Collected data entries
• • •

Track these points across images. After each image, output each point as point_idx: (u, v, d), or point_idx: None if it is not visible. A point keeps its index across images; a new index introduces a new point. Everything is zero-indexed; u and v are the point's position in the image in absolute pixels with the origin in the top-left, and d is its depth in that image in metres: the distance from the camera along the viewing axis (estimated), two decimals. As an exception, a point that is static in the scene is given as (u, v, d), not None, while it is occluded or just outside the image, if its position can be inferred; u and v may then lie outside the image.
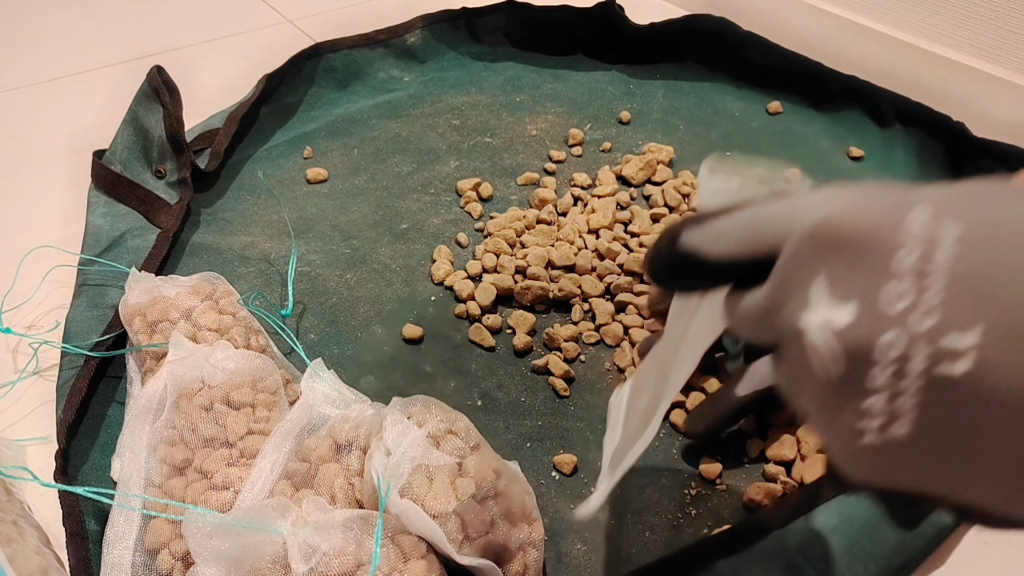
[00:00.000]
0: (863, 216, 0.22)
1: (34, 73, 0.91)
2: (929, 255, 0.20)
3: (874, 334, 0.21)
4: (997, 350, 0.19)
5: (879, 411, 0.22)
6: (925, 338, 0.20)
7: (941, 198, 0.21)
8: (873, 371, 0.21)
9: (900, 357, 0.21)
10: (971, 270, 0.20)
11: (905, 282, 0.21)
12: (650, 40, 0.89)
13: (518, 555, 0.39)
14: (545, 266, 0.60)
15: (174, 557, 0.39)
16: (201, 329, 0.50)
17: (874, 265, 0.21)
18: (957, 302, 0.20)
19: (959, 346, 0.20)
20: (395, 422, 0.41)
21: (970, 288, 0.20)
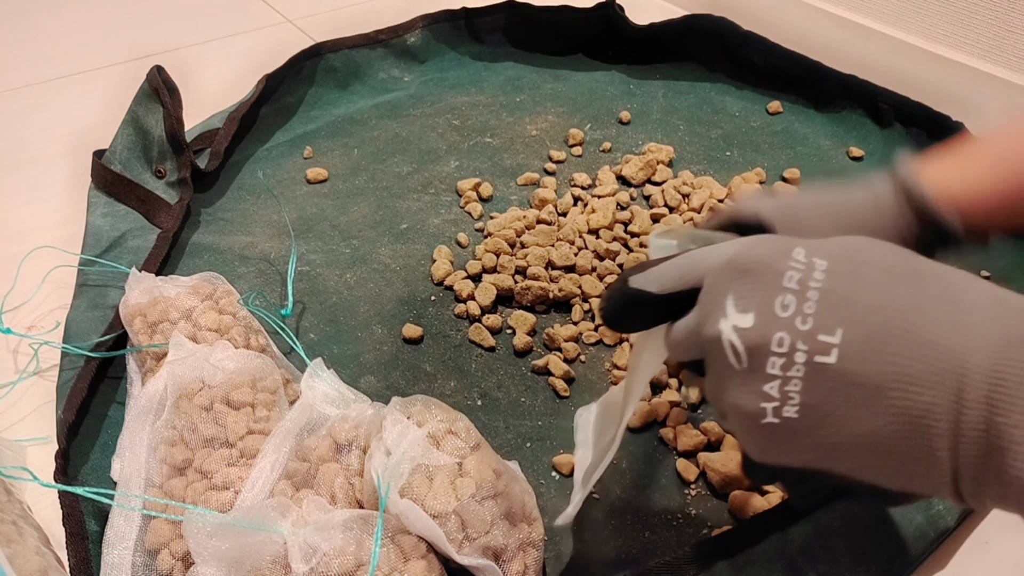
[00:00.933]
0: (762, 250, 0.30)
1: (34, 73, 0.91)
2: (807, 277, 0.28)
3: (769, 332, 0.28)
4: (853, 346, 0.27)
5: (775, 395, 0.28)
6: (804, 336, 0.28)
7: (814, 243, 0.30)
8: (770, 360, 0.28)
9: (788, 351, 0.28)
10: (835, 290, 0.28)
11: (790, 295, 0.28)
12: (650, 40, 0.89)
13: (518, 555, 0.39)
14: (545, 266, 0.60)
15: (174, 557, 0.39)
16: (201, 329, 0.50)
17: (769, 284, 0.29)
18: (826, 311, 0.28)
19: (829, 342, 0.27)
20: (395, 422, 0.41)
21: (835, 301, 0.28)
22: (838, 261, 0.28)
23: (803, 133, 0.79)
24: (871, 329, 0.27)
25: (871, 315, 0.27)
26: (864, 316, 0.27)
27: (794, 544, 0.41)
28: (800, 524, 0.42)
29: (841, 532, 0.41)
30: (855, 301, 0.27)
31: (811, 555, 0.40)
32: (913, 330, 0.26)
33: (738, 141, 0.78)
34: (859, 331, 0.27)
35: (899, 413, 0.26)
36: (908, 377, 0.26)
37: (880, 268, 0.28)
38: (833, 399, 0.27)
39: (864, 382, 0.27)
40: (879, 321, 0.27)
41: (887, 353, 0.26)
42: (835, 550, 0.41)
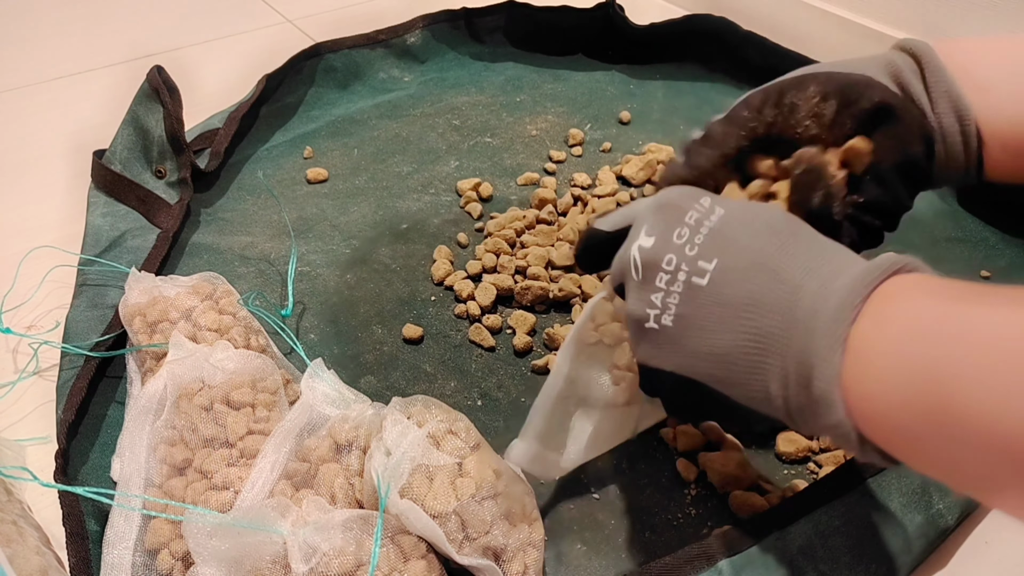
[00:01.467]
0: (677, 194, 0.37)
1: (34, 73, 0.91)
2: (703, 219, 0.35)
3: (662, 253, 0.35)
4: (723, 272, 0.33)
5: (658, 305, 0.34)
6: (688, 260, 0.34)
7: (719, 197, 0.36)
8: (659, 275, 0.35)
9: (673, 269, 0.34)
10: (721, 231, 0.34)
11: (686, 229, 0.35)
12: (650, 40, 0.89)
13: (518, 555, 0.39)
14: (545, 266, 0.60)
15: (174, 557, 0.39)
16: (201, 329, 0.50)
17: (673, 217, 0.35)
18: (710, 244, 0.34)
19: (705, 267, 0.33)
20: (395, 422, 0.41)
21: (719, 239, 0.34)
22: (733, 212, 0.35)
23: (803, 133, 0.79)
24: (740, 262, 0.32)
25: (743, 253, 0.33)
26: (738, 252, 0.33)
27: (794, 544, 0.41)
28: (800, 523, 0.42)
29: (841, 532, 0.41)
30: (735, 240, 0.33)
31: (811, 554, 0.40)
32: (773, 268, 0.32)
33: (738, 141, 0.78)
34: (730, 262, 0.33)
35: (747, 331, 0.31)
36: (759, 302, 0.31)
37: (765, 224, 0.33)
38: (701, 314, 0.33)
39: (726, 302, 0.32)
40: (748, 258, 0.32)
41: (747, 282, 0.32)
42: (835, 549, 0.41)
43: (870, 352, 0.28)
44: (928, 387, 0.26)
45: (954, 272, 0.61)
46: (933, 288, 0.28)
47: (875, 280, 0.29)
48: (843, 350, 0.28)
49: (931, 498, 0.43)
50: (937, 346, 0.26)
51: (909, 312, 0.28)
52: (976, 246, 0.64)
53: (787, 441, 0.48)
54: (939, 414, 0.26)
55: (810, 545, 0.41)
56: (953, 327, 0.26)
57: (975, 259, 0.63)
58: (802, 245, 0.32)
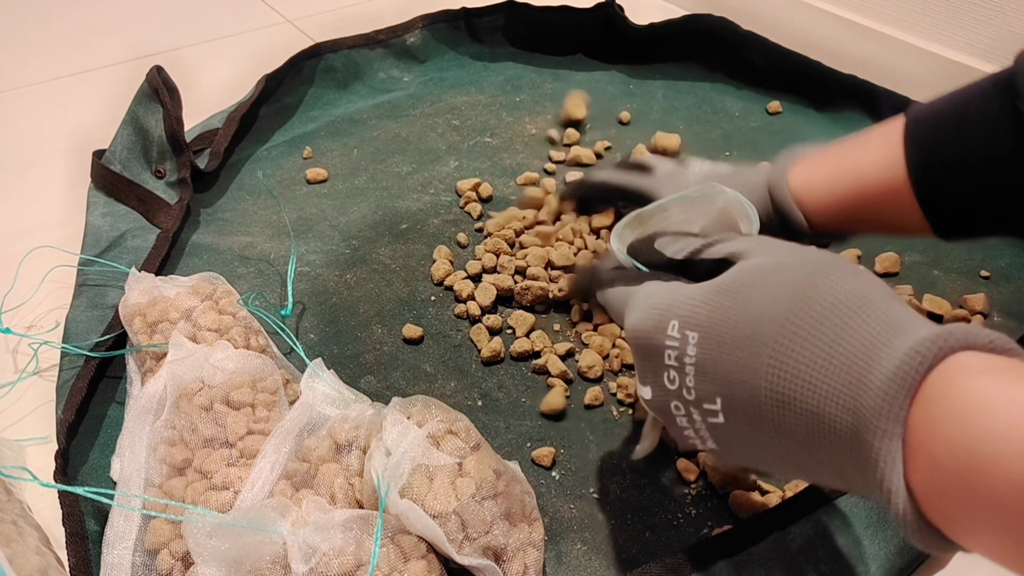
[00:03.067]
0: (643, 329, 0.34)
1: (34, 73, 0.91)
2: (683, 355, 0.32)
3: (666, 402, 0.34)
4: (733, 410, 0.31)
5: (694, 436, 0.34)
6: (693, 404, 0.33)
7: (686, 311, 0.33)
8: (676, 418, 0.34)
9: (685, 413, 0.33)
10: (706, 364, 0.32)
11: (672, 371, 0.33)
12: (650, 40, 0.89)
13: (518, 555, 0.39)
14: (545, 266, 0.60)
15: (174, 557, 0.39)
16: (201, 329, 0.50)
17: (654, 364, 0.34)
18: (704, 386, 0.32)
19: (713, 408, 0.32)
20: (395, 422, 0.41)
21: (709, 377, 0.32)
22: (705, 331, 0.32)
23: (803, 133, 0.79)
24: (743, 397, 0.30)
25: (741, 386, 0.30)
26: (735, 386, 0.31)
27: (794, 544, 0.41)
28: (800, 524, 0.42)
29: (841, 532, 0.41)
30: (725, 373, 0.31)
31: (811, 555, 0.40)
32: (780, 398, 0.29)
33: (738, 141, 0.78)
34: (734, 400, 0.31)
35: (786, 456, 0.30)
36: (784, 431, 0.29)
37: (744, 335, 0.30)
38: (736, 442, 0.32)
39: (751, 435, 0.31)
40: (748, 390, 0.30)
41: (762, 417, 0.30)
42: (835, 550, 0.41)
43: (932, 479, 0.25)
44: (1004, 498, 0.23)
45: (953, 271, 0.61)
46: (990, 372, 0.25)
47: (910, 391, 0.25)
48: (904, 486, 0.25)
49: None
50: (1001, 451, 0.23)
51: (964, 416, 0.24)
52: (975, 246, 0.64)
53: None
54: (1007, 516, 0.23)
55: (810, 545, 0.41)
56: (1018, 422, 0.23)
57: (975, 259, 0.63)
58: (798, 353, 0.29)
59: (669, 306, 0.34)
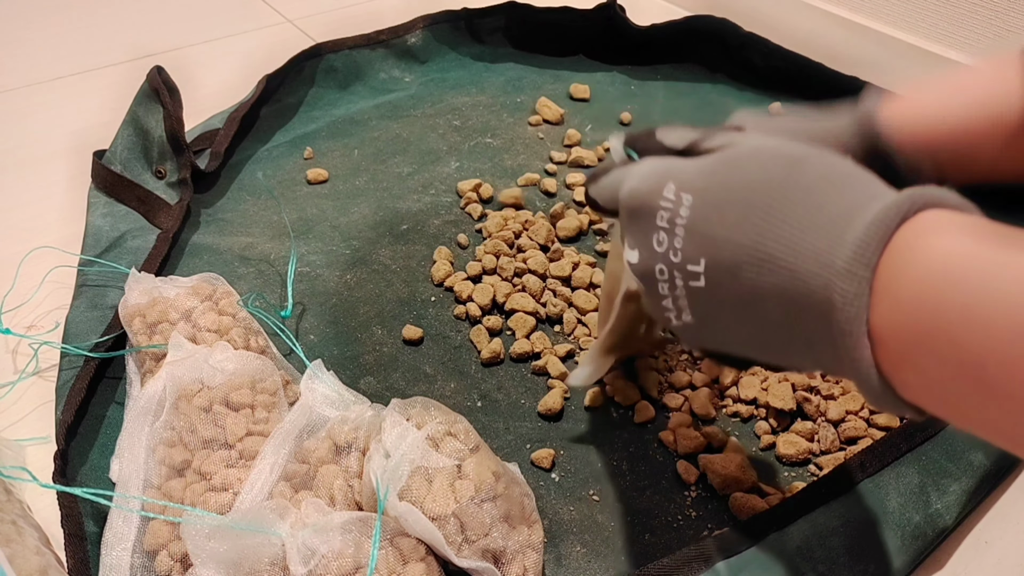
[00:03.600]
0: (639, 191, 0.35)
1: (34, 73, 0.91)
2: (675, 216, 0.33)
3: (651, 265, 0.34)
4: (715, 271, 0.32)
5: (671, 307, 0.35)
6: (677, 267, 0.33)
7: (683, 176, 0.33)
8: (658, 284, 0.34)
9: (668, 278, 0.34)
10: (696, 226, 0.32)
11: (662, 233, 0.33)
12: (651, 41, 0.88)
13: (517, 557, 0.39)
14: (543, 274, 0.59)
15: (173, 559, 0.39)
16: (201, 330, 0.50)
17: (646, 224, 0.34)
18: (691, 246, 0.32)
19: (696, 270, 0.32)
20: (394, 424, 0.41)
21: (697, 237, 0.32)
22: (700, 193, 0.32)
23: (804, 134, 0.79)
24: (727, 256, 0.31)
25: (727, 245, 0.31)
26: (721, 246, 0.31)
27: (792, 544, 0.41)
28: (798, 524, 0.42)
29: (839, 532, 0.41)
30: (713, 234, 0.31)
31: (809, 555, 0.40)
32: (762, 254, 0.30)
33: (739, 142, 0.78)
34: (718, 259, 0.31)
35: (761, 323, 0.31)
36: (762, 295, 0.30)
37: (737, 199, 0.31)
38: (713, 311, 0.33)
39: (730, 299, 0.32)
40: (732, 249, 0.31)
41: (742, 277, 0.31)
42: (833, 550, 0.41)
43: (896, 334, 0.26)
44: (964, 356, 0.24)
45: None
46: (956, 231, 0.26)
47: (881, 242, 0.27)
48: (866, 331, 0.27)
49: (929, 498, 0.43)
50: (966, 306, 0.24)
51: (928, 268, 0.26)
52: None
53: (788, 443, 0.48)
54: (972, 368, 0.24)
55: (808, 546, 0.41)
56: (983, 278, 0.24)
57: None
58: (787, 212, 0.30)
59: (667, 171, 0.34)
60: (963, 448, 0.45)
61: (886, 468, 0.44)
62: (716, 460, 0.47)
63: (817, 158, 0.31)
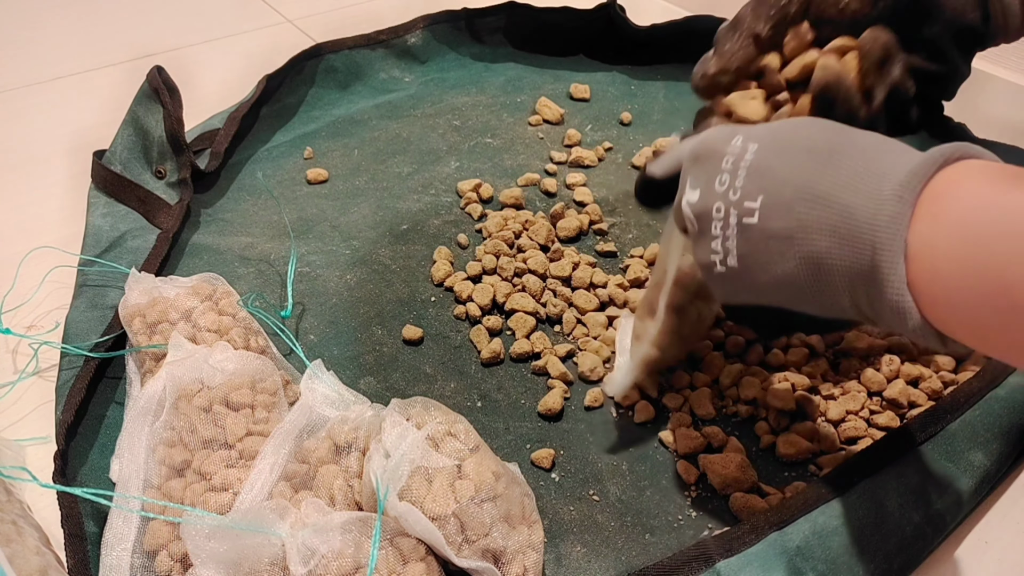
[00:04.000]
0: (710, 141, 0.38)
1: (34, 73, 0.91)
2: (739, 160, 0.35)
3: (710, 203, 0.36)
4: (770, 207, 0.34)
5: (719, 250, 0.36)
6: (734, 204, 0.35)
7: (751, 130, 0.36)
8: (712, 223, 0.36)
9: (723, 215, 0.35)
10: (759, 167, 0.35)
11: (726, 174, 0.36)
12: (651, 41, 0.88)
13: (517, 557, 0.39)
14: (543, 274, 0.59)
15: (173, 559, 0.39)
16: (201, 330, 0.50)
17: (711, 166, 0.37)
18: (750, 183, 0.35)
19: (752, 207, 0.34)
20: (394, 424, 0.41)
21: (758, 177, 0.34)
22: (766, 142, 0.35)
23: (804, 134, 0.79)
24: (784, 194, 0.33)
25: (785, 185, 0.33)
26: (779, 185, 0.33)
27: (792, 544, 0.41)
28: (798, 524, 0.41)
29: (839, 532, 0.41)
30: (773, 174, 0.34)
31: (809, 555, 0.40)
32: (816, 193, 0.32)
33: (739, 142, 0.78)
34: (774, 196, 0.33)
35: (805, 256, 0.33)
36: (809, 228, 0.32)
37: (800, 147, 0.34)
38: (759, 249, 0.34)
39: (778, 235, 0.33)
40: (791, 187, 0.33)
41: (794, 211, 0.33)
42: (833, 550, 0.40)
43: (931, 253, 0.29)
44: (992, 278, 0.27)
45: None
46: (989, 174, 0.29)
47: (923, 178, 0.30)
48: (904, 257, 0.29)
49: (929, 498, 0.43)
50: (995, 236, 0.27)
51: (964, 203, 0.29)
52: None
53: (788, 443, 0.48)
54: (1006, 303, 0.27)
55: (808, 545, 0.41)
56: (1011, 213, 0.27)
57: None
58: (843, 161, 0.32)
59: (735, 127, 0.37)
60: (963, 448, 0.45)
61: (886, 468, 0.44)
62: (716, 460, 0.47)
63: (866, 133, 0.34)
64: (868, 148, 0.33)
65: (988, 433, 0.45)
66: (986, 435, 0.45)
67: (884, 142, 0.33)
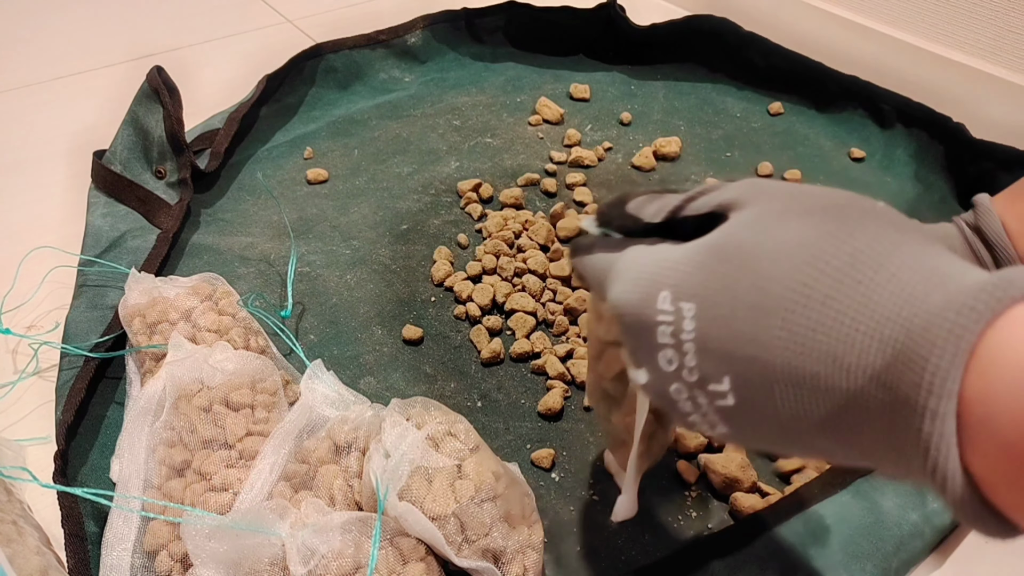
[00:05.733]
0: (630, 303, 0.30)
1: (34, 73, 0.91)
2: (679, 328, 0.28)
3: (664, 386, 0.29)
4: (743, 390, 0.27)
5: (701, 421, 0.29)
6: (697, 386, 0.28)
7: (677, 279, 0.28)
8: (679, 403, 0.29)
9: (688, 397, 0.29)
10: (707, 339, 0.27)
11: (669, 350, 0.28)
12: (651, 41, 0.88)
13: (517, 557, 0.39)
14: (543, 274, 0.59)
15: (173, 559, 0.39)
16: (200, 330, 0.50)
17: (647, 342, 0.29)
18: (706, 362, 0.27)
19: (721, 389, 0.27)
20: (394, 424, 0.41)
21: (712, 352, 0.27)
22: (704, 302, 0.27)
23: (804, 134, 0.79)
24: (755, 375, 0.26)
25: (751, 362, 0.26)
26: (745, 364, 0.26)
27: (790, 543, 0.41)
28: (794, 523, 0.42)
29: (836, 531, 0.41)
30: (730, 350, 0.26)
31: (806, 554, 0.40)
32: (799, 375, 0.25)
33: (739, 142, 0.78)
34: (744, 378, 0.26)
35: (805, 446, 0.27)
36: (801, 418, 0.25)
37: (748, 307, 0.26)
38: (750, 426, 0.28)
39: (767, 418, 0.26)
40: (760, 368, 0.26)
41: (777, 398, 0.26)
42: (830, 549, 0.41)
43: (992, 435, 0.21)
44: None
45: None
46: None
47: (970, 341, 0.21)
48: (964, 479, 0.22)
49: (926, 497, 0.43)
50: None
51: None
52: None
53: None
54: None
55: (804, 544, 0.41)
56: None
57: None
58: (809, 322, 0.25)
59: (656, 275, 0.29)
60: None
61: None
62: (716, 460, 0.47)
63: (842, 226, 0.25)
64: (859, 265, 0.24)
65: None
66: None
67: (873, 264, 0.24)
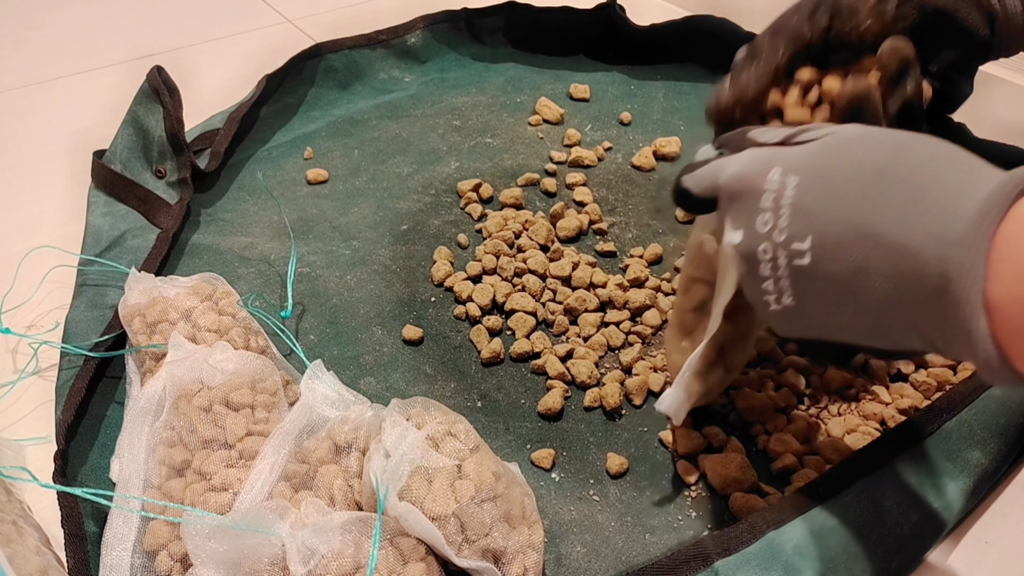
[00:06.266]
0: (745, 177, 0.35)
1: (34, 73, 0.91)
2: (780, 197, 0.33)
3: (754, 245, 0.35)
4: (821, 249, 0.32)
5: (772, 290, 0.35)
6: (782, 246, 0.33)
7: (789, 159, 0.34)
8: (760, 265, 0.35)
9: (772, 257, 0.34)
10: (802, 205, 0.33)
11: (768, 213, 0.34)
12: (651, 41, 0.88)
13: (518, 557, 0.39)
14: (543, 273, 0.59)
15: (173, 559, 0.39)
16: (200, 330, 0.50)
17: (750, 205, 0.35)
18: (796, 223, 0.33)
19: (801, 248, 0.32)
20: (394, 424, 0.41)
21: (803, 215, 0.32)
22: (806, 174, 0.33)
23: (804, 134, 0.79)
24: (833, 234, 0.31)
25: (833, 222, 0.31)
26: (827, 223, 0.31)
27: (789, 543, 0.41)
28: (795, 523, 0.41)
29: (837, 531, 0.41)
30: (819, 211, 0.32)
31: (806, 554, 0.40)
32: (869, 229, 0.30)
33: (738, 142, 0.78)
34: (824, 236, 0.32)
35: (865, 303, 0.31)
36: (867, 271, 0.30)
37: (844, 177, 0.32)
38: (815, 291, 0.33)
39: (835, 277, 0.32)
40: (839, 225, 0.31)
41: (848, 253, 0.31)
42: (831, 549, 0.40)
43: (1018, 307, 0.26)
44: None
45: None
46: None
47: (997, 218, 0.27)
48: (982, 301, 0.27)
49: (927, 497, 0.43)
50: None
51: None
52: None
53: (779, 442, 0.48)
54: None
55: (806, 545, 0.41)
56: None
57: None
58: (893, 187, 0.30)
59: (771, 157, 0.35)
60: (961, 447, 0.45)
61: (884, 467, 0.44)
62: (716, 460, 0.47)
63: (921, 141, 0.31)
64: (921, 165, 0.30)
65: (985, 432, 0.45)
66: (983, 434, 0.45)
67: (936, 156, 0.31)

• • •

From the records above, quote only the lines running from the line with "46: (956, 231, 0.26)" to the line with "63: (817, 158, 0.31)", both lines included.

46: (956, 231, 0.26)
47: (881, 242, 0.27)
48: (866, 331, 0.27)
49: (929, 498, 0.43)
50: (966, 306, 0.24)
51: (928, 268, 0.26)
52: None
53: (788, 443, 0.48)
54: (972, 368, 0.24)
55: (808, 546, 0.41)
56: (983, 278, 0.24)
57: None
58: (787, 212, 0.30)
59: (667, 171, 0.34)
60: (963, 448, 0.45)
61: (886, 468, 0.44)
62: (716, 460, 0.47)
63: (817, 158, 0.31)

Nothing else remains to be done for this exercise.